Ukrainian author and activist (born 1949)

Volodymyr Vasylovych Marmus (Володимир Васильович Мармус; born 21 March 1949) is a Ukrainian public and political figure, participant in the national liberation struggle, writer, human rights activist.

He is the father of the Ukrainian musician, soldier, participant of the Russo-Ukrainian War Vasyl Marmus. and brother of the Ukrainian public and political figure Mykola Marmus.

==Biography==
Marmus graduated from the Lviv Craft School (1969) and the History Department of Ternopil Volodymyr Hnatiuk National Pedagogical University (2004). He worked at the Chortkiv fattening enterprise, deputy director of the Chortkiv station of young technicians (1996−1997), consultant to the deputy head for humanitarian issues (1997−2002), chief specialist of the juvenile service of the Chortkiv District State Administration.

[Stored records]
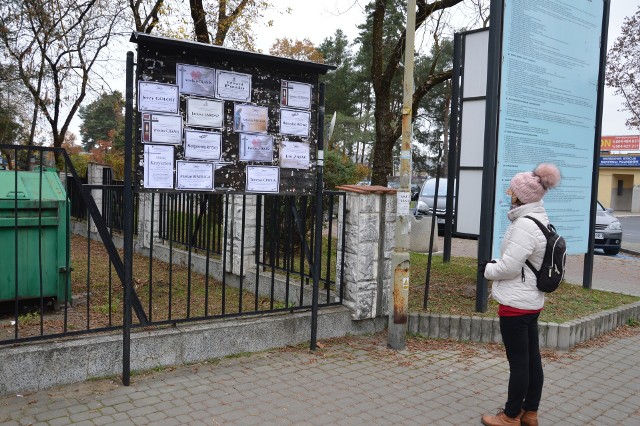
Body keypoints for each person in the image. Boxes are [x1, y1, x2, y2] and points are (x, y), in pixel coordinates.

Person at [480, 163, 561, 426]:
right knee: (531, 359)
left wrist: (487, 269)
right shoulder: (540, 218)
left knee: (519, 363)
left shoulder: (524, 225)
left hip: (516, 303)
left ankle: (510, 415)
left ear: (520, 196)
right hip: (531, 301)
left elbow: (509, 267)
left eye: (511, 190)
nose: (508, 193)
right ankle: (530, 413)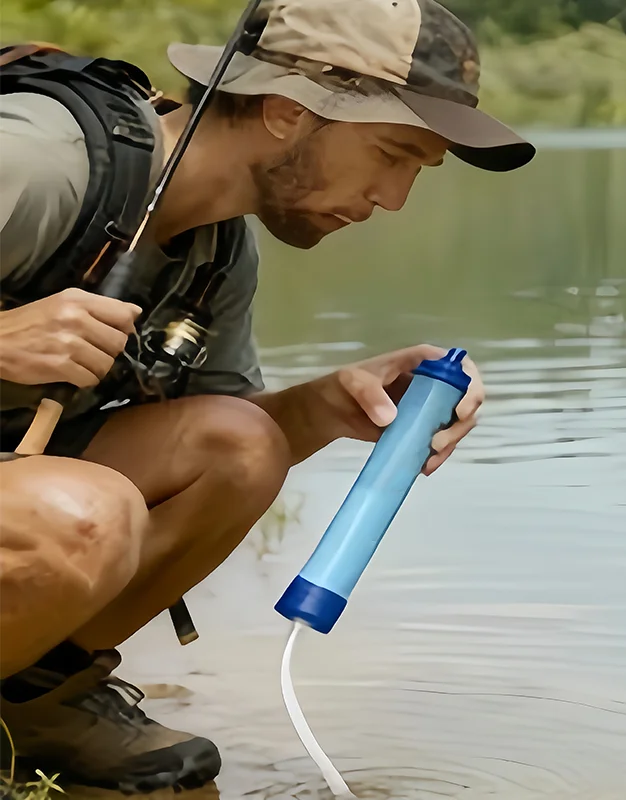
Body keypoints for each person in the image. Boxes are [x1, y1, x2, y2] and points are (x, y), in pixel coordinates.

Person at [0, 0, 535, 793]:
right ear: (288, 111)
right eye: (392, 153)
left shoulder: (217, 254)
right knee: (85, 515)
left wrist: (325, 408)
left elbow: (215, 448)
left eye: (418, 170)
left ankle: (34, 700)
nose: (393, 199)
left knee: (240, 445)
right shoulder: (38, 162)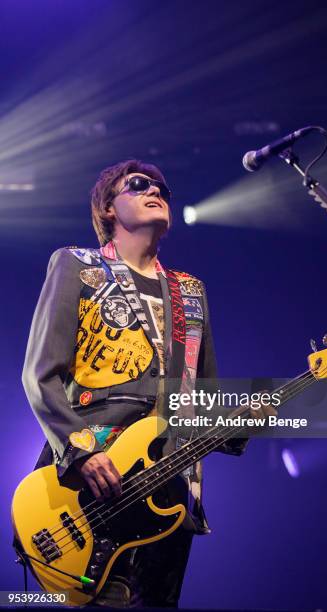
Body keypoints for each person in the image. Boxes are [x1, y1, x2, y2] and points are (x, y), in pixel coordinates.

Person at [22, 159, 274, 608]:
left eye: (162, 188)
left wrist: (249, 419)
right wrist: (80, 451)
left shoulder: (190, 291)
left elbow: (206, 403)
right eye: (138, 185)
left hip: (170, 491)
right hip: (93, 487)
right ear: (108, 210)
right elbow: (40, 374)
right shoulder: (75, 265)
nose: (155, 190)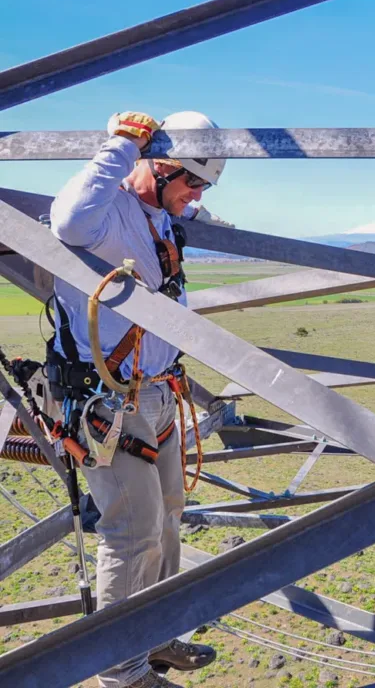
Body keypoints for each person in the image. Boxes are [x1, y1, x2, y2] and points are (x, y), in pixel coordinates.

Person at [49, 111, 231, 688]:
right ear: (160, 167)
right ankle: (121, 672)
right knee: (132, 533)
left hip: (156, 394)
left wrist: (184, 199)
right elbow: (68, 221)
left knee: (169, 518)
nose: (197, 196)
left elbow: (180, 212)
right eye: (192, 182)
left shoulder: (157, 216)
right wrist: (121, 146)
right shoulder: (108, 215)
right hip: (109, 402)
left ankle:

Exercise instructions:
1. From the Marmus biography, list every job or post he is said to have held.
2. Carry on the Marmus biography from the point where it stops.
This material comes from a source separate from the Marmus biography.

Numbered responses:
1.
- Work at the Chortkiv fattening enterprise
- Deputy director of the Chortkiv station of young technicians (1996−1997)
- Consultant to the deputy head for humanitarian issues (1997−2002)
- Chief specialist of the juvenile service of the Chortkiv District State Administration

2.
===Public and political activity===
Member of the Ukrainian Helsinki Group (1988), since 1989 — head of its district organization, member of the All-Ukrainian Society of Political Prisoners and Repressed "Memorial", People's Movement of Ukraine. Head of the district organization of the Ukrainian Republican Party (1990–1997), since 1997 — head of the district organization of the Republican Christian Party.

In 1972, he became the founder and leader of the youth organization Rosokhach Group, which on 22 January of that year hung four blue and yellow flags and several leaflets in Chortkiv on the occasion of the 55th anniversary of the proclamation of the UPR and the 54th anniversary of the "Act of Unification of the ZUNR with the UPR. Subsequently, all members of the organization were arrested and convicted on charges of creating an anti-Soviet organization and conducting anti-Soviet agitation and propaganda. In exile, they were courageous. In 2005, he was awarded the Order for Courage, 1st class.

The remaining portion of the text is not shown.